Dort träumte er in todtenähnlicher Erstarrung dem
Frühlinge entgegen. Wenn aber wiederum seine Zeit
kam, so erwachte der Sommergott und brach mit den
himmlischen Kriegern auf, um neuerdings wider die
Winterriesen zu kämpfen, die inzwischen Not und
Jammer über die Welt gebracht hatten. Ein furchtbarer
Kampf entstand, die Dämonen wurden besiegt –
eine stürmische Wetternacht und der Frühling, die
schöne goldene Zeit, war wieder eingekehrt im Lande.
Diese Mythe hat sich nun nach zwei Seiten hin
weiter entwickelt. Was man von den Vorgängen im
Sonnenjahre erzählte, übertrug man später, als der ursprüngliche
Sinn der Mythe sich verwischte, auf das
Weltenjahr. Man verlegte den furchtbaren Kampf mit
den Dämonen an das Ende der Tage und knüpfte
daran den Untergang der Welt. Die goldene Zeit,
sagte man dann, sei durch die Schuld der Götter und
den Tod des Lichtgottes (Baldur) für immer verloren
gegangen. Das Verderbniß in der Welt nehme immer
zu, bis endlich die furchtbarste Verwilderung einbricht.
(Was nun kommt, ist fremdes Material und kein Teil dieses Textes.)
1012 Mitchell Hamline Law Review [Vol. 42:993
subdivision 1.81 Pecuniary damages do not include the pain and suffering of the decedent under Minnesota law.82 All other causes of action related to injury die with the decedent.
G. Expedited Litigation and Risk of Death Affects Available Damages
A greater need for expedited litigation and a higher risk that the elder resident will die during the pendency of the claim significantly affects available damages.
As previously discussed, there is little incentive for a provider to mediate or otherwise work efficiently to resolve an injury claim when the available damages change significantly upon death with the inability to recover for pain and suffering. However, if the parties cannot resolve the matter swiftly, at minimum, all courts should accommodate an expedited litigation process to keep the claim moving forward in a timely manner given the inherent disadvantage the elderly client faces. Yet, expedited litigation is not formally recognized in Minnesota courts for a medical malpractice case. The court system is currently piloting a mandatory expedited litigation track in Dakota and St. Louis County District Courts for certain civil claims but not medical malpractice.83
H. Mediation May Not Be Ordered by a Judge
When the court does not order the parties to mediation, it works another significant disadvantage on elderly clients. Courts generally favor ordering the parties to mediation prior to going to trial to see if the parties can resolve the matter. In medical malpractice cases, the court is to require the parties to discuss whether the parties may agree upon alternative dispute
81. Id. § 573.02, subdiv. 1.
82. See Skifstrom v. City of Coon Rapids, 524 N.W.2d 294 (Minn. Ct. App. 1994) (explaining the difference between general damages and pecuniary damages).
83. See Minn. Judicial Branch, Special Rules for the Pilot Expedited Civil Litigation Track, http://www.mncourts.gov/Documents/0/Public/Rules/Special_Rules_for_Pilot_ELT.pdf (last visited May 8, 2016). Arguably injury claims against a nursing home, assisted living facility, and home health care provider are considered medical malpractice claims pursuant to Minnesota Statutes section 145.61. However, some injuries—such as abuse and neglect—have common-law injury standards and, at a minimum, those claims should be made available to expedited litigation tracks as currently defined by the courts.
Drei Jahre hindurch werden ungerechte, widernatürliche
Kriege, Mord und Ehebruch die Welt erfüllen.
Dann folgt ein furchtbarer Winter, der wiederum
drei Jahre dauert. Hierauf geht der lange gefürchtete
Kampf zwischen den Dämonen und Göttern los, in
welchem die meisten Götter getödtet werden. Götter
und Dämonen erschlagen sich wechselseitig; bis endlich
die ganze Welt im Weltbrande untergeht. Aber
nachdem das Schreckliche vollendet ist, taucht die
Erde zum andernmale aus dem Wasser und fängt an
schöner und herrlicher zu grünen, der Lichtgott (Baldur)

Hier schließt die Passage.